↓

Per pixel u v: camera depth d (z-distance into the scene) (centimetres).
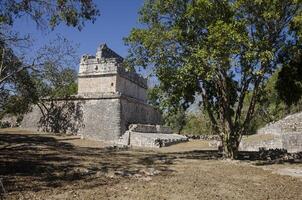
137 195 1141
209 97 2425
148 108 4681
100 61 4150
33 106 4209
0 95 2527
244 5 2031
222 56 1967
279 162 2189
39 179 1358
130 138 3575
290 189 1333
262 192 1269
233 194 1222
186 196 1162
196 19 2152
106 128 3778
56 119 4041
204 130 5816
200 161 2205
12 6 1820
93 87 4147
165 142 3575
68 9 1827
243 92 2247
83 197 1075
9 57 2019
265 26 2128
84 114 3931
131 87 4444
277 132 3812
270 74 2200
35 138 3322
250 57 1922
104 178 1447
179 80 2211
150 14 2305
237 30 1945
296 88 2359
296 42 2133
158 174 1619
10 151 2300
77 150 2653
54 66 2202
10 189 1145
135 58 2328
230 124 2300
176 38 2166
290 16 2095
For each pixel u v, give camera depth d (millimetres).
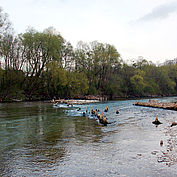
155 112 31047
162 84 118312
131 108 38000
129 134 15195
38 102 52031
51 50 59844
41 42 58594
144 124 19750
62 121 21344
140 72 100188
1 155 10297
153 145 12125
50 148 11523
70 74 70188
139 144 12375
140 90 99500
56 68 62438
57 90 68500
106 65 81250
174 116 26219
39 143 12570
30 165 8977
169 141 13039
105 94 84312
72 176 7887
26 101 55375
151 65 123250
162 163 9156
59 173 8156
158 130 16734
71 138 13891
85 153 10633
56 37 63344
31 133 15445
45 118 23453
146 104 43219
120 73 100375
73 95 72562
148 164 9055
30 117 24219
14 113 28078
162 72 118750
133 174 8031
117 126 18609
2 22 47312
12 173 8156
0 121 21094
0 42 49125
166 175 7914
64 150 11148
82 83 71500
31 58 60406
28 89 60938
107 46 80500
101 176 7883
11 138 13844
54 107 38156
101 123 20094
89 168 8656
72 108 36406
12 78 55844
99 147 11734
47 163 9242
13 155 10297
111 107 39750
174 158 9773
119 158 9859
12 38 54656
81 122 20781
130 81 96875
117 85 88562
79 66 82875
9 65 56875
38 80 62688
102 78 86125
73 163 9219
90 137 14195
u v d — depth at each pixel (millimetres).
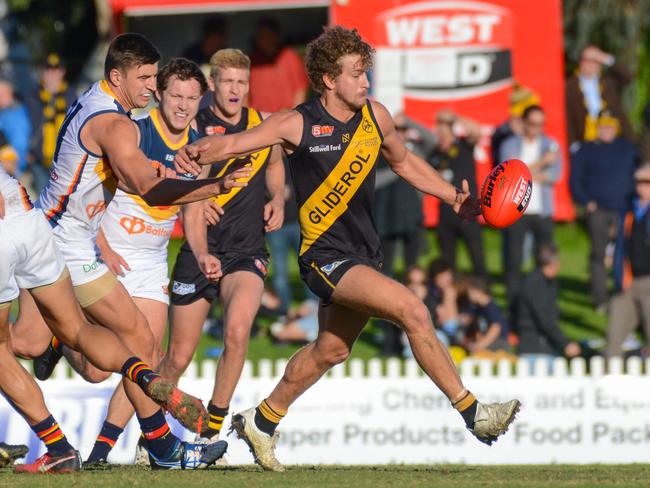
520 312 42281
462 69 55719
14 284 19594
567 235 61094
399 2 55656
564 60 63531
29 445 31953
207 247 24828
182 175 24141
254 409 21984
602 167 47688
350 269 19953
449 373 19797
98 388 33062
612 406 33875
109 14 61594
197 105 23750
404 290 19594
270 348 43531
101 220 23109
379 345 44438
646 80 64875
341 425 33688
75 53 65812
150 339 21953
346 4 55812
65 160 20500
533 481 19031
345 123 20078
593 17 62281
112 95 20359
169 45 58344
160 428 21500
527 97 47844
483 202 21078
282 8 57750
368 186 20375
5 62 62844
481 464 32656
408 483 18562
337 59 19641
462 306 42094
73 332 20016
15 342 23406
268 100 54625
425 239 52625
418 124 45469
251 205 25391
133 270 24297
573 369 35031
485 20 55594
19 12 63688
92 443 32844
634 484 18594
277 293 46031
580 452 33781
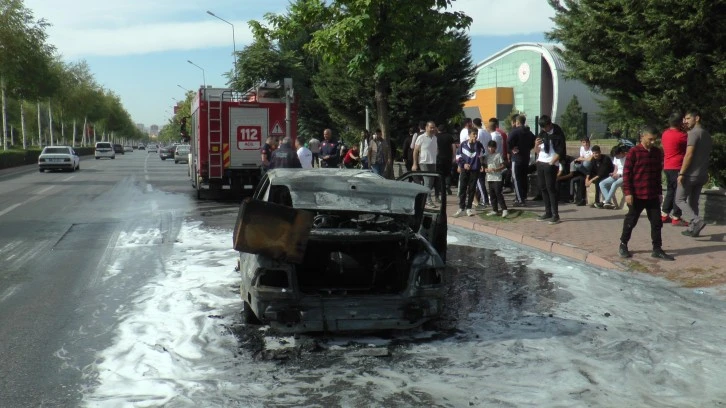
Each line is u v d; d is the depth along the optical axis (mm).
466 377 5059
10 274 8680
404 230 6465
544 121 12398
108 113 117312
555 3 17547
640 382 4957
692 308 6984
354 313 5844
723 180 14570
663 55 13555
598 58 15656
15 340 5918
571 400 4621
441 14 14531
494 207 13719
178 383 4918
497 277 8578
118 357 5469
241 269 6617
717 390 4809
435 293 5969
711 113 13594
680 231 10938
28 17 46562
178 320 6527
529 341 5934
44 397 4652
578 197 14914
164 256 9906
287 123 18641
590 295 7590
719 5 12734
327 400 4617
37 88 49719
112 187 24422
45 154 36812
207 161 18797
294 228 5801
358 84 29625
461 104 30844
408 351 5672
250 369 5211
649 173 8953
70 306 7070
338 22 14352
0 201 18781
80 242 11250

↑

*Problem to solve*
Look through the entries above for the word "millimetres". Copy every line where it shows up.

*Task answer*
For each pixel u v, give camera depth d (millimetres).
u v d — depth at each pixel (millimetres).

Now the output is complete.